4. Inhaltliche Momente der Lebensweihe
Vom Evangelium her wurden oben (unter 2,2) die inhaltlich konstitutiven Elemente bereits angegeben. Die Unveränderlichkeit dieser Elemente schließt eine große Variabilität der Akzentgebungen nicht aus. Dabei lässt sich theologisch unterscheiden:
1) Eine Diversifizierung gemäß den verschiedenen von Christus seinen Nachfolgern zugewiesenen Charismen, die als solche auch je besondere Partizipationen an einem besonderen Mysterium seiner Existenz sein können, natürlich immer im Rahmen des Gesamtmysteriums, woran jeder Christ teilhat. Unter diesem theologischen Gesichtspunkt lässt sich ein großer Teil der historisch gewordenen Gestaltungen des Nachfolgelebens betrachten: sie werden durch ihre geschichtliche Abfolge nicht relativiert, sondern behalten ihren Stellenwert in Beziehung auf das Gesamtmysterium des Herrn.
2) Trotzdem lässt sich eine gewisse Entwicklung vom Impliziten zum Expliziten betreffs der «drei evangelischen Räte» nicht rückgängig machen.
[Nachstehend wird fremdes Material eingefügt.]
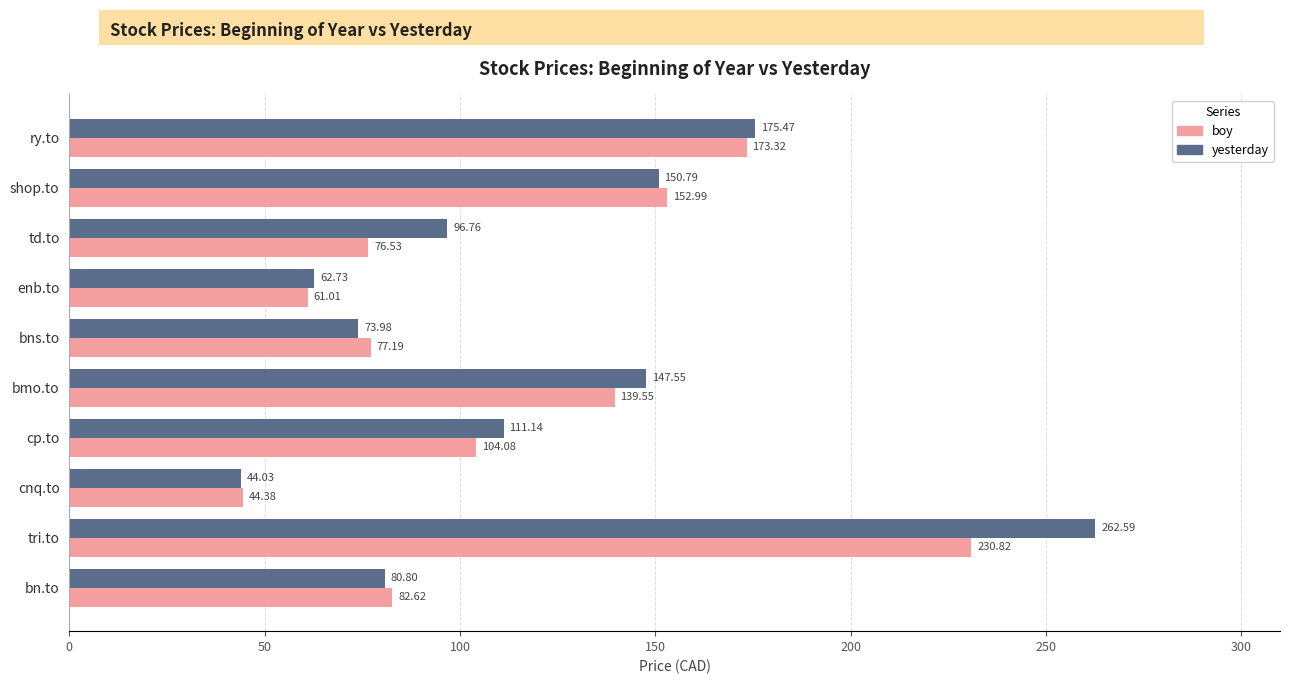

What is the difference between the second highest and second lowest values in the yesterday series?

112.7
Sie treten in der theologischen Reflexion als die beherrschenden inhaltlichen Momente immer klarer heraus. Sofern aber in den frühchristlichen Formen der Lebensweihe implizit alles Wesentliche schon eingeschlossen war, lässt sich höchstens von einem theoretischen, nicht von einem existentiellen Fortschritt reden. Dass die «vita religiosa» in ihrer historischen Ausgestaltung das analogatum princeps für die inhaltliche Darstellung des Nachfolgelebens sei, lässt sich theologisch nicht erweisen, auch Säkularinstitute können dieses Leben ebenso genuin verkörpern. Anderseits werden diese nicht hinter das bezüglich der «evangelischen Räte» theologisch Verdeutlichte zurückgehen können.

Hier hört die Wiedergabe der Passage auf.